» **Work instructions**: When you copy the material below, keep every line exact and drop the pictures.

» **Supplied information**:
* * *
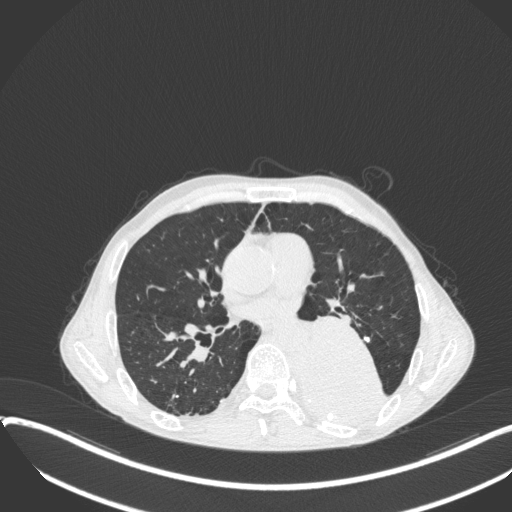
Chest CT, one axial slice; position 189 of 400 along the scan axis; reconstruction kernel B31f; lung window (W 1500 / L -600 HU); 1 mm slice thickness; 512 × 512 image matrix, field of view 400 × 400 mm. Patient: male, 57 years. From the clinical record (not read from this slice): clinical TNM (as recorded): T4 N0 M0.
Outlined on this slice (rectangle marked by the reading radiologist):
- lung tumour (recorded histology: squamous cell carcinoma): bounding box <294,307,385,421> (left, top, right, bottom; pixels)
* * *
» **Solved exercise**:
Chest CT, one axial slice; position 189 of 400 along the scan axis; reconstruction kernel B31f; lung window (W 1500 / L -600 HU); 1 mm slice thickness; 512 × 512 image matrix, field of view 400 × 400 mm. Patient: male, 57 years. From the clinical record (not read from this slice): clinical TNM (as recorded): T4 N0 M0.
Outlined on this slice (rectangle marked by the reading radiologist):
- lung tumour (recorded histology: squamous cell carcinoma): bounding box <294,307,385,421> (left, top, right, bottom; pixels)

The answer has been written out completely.